What this task involves —
The answer must be a single number: the count of lines in the data below that hold the word "Publié".
'''
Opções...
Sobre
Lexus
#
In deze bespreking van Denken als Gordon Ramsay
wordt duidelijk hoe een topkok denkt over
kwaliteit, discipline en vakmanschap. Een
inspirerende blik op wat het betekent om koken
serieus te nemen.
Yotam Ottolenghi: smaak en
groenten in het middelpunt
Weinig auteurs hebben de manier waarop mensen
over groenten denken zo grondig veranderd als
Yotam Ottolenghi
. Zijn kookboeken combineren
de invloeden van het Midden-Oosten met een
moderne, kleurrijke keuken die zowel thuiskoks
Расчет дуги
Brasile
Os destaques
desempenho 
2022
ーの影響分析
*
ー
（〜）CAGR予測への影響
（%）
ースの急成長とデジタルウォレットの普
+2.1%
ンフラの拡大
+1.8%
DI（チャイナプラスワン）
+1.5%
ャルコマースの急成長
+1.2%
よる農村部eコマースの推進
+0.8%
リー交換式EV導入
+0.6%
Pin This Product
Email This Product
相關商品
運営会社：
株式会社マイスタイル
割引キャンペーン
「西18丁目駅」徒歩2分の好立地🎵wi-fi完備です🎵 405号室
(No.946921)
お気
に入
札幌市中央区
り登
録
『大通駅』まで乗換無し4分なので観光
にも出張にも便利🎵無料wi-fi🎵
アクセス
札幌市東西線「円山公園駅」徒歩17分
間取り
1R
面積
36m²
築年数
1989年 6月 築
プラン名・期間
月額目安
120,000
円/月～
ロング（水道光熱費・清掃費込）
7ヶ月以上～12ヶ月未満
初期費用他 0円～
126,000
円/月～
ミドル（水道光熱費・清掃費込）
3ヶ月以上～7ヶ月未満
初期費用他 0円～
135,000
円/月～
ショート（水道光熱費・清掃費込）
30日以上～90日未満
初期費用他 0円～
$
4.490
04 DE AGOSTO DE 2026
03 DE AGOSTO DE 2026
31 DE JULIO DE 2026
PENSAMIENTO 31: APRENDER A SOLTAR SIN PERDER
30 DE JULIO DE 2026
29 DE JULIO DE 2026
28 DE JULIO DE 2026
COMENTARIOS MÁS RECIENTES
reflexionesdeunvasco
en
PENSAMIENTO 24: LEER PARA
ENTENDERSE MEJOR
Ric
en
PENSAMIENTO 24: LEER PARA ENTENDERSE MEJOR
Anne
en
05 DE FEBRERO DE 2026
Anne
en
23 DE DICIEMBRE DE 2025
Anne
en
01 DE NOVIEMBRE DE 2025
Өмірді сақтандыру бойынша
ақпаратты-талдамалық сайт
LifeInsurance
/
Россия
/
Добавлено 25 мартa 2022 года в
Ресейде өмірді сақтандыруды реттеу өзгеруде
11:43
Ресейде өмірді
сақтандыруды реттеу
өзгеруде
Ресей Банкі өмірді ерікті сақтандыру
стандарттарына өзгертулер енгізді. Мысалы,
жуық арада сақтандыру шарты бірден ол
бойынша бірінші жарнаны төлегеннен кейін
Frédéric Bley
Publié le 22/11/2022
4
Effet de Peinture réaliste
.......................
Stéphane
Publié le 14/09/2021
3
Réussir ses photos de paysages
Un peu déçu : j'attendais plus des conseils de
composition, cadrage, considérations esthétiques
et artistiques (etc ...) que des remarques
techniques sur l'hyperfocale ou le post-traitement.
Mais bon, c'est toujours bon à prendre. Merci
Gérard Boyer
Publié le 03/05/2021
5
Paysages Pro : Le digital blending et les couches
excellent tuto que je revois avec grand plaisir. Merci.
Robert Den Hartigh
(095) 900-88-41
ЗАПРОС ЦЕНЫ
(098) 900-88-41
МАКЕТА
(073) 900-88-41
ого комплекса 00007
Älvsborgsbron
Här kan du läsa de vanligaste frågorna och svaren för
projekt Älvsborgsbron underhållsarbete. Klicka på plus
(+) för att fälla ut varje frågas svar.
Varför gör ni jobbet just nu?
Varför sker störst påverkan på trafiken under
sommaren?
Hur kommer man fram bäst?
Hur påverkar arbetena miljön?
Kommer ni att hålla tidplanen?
'''
Response box —
3